President Donald Trump’s public push to pressure the Federal Reserve into lowering interest rates could have unintended consequences potentially keeping Jerome Powell, a central banker he has often criticized, in a key policy role beyond his term as chair.
Powell’s chairmanship officially ends in May, but legally he could remain on the Federal Open Market Committee (FOMC) as a governor, or even continue as chair. While Fed watchers once viewed this scenario as unlikely, recent tensions between Trump and Powell have fueled speculation that Powell’s tenure may extend.
With Trump actively seeking the next Fed chair, Powell’s future is expected to be a major topic at his post-FOMC press conference next week. Krishna Guha, vice chair of Evercore ISI, noted in a research report: “We think it is now more likely that Powell will stay on as a governor to help protect the Fed after his term as chair ends.”

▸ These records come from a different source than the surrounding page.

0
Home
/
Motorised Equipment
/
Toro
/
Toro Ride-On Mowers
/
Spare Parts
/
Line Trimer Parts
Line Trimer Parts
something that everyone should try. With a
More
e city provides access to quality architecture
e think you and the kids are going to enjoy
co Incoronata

If Jerome Powell remains on as a Fed governor after his chair term ends, it would be an unusual move in the history of the Federal Reserve. Such a decision would underscore the central bank’s commitment to independence from White House influence, reinforcing its credibility in setting monetary policy without direct political pressure.
At the same time, Powell’s continued presence would keep the political conflict between the Fed and President Trump in the spotlight. That ongoing tension could inject uncertainty into financial markets, complicating expectations for interest rates and economic stability. Investors, businesses, and households may face heightened volatility as they weigh the Fed’s independence against the risk of prolonged political battles.
Congress deliberately designed the Federal Reserve to operate outside direct White House control, ensuring monetary policy decisions are made independently of political influence. In countries where central banks lack independence, governments often push interest rates lower to stimulate short-term growth at the cost of higher inflation later.
Since taking office, President Trump has publicly pressured the Fed to cut rates sharply, arguing that lower borrowing costs would ease household budgets and reduce federal debt payments. The Fed has already cut rates three times to support the slowing job market, but officials are expected to hold steady for now, citing inflation that remains above the 2% target and limited progress in 2025.
Tensions have escalated further as the administration pursued legal actions against Fed leaders. While the White House frames these moves as rooted in legal and ethical concerns, critics warn they risk undermining the Fed’s independence and fueling uncertainty in financial markets.
Jerome Powell’s term as chair of the Federal Reserve ends in May, but his governorship runs until 2028. While most Fed chairs historically step down once their leadership term expires, Powell could legally remain on the board and even continue to play a central role in monetary policy.
There’s precedent: Marriner S. Eccles, for whom the Fed’s headquarters is named, stayed on as a governor after being replaced as chair in 1951. Powell currently holds two roles chair of the Fed’s governing board (appointed by the president and confirmed by the Senate) and chair of the Federal Open Market Committee (FOMC), which sets interest rates. Technically, the FOMC votes for its own chair, though it has always chosen the board chair.
If the Senate fails to confirm Trump’s nominee, the FOMC could vote to keep Powell as chair, a scenario Deutsche Bank economists say is increasingly plausible. Political tensions are high: at least one Republican lawmaker has threatened to block Trump’s nominee unless the president drops his legal campaign against Powell.
Trump, who appointed Powell in 2018, has often criticized him and recently dismissed concerns about Powell staying on, telling CNBC: “If that happens, his life won’t be very happy.”
Jerome Powell’s possible continuation as a Fed governor or even as FOMC chair would be rare but legally permissible. It underscores the central bank’s determination to protect its independence from White House influence, yet it also ensures political conflict over the Fed remains front and center. For markets and households, that means more uncertainty around interest rate policy and economic stability in the months ahead.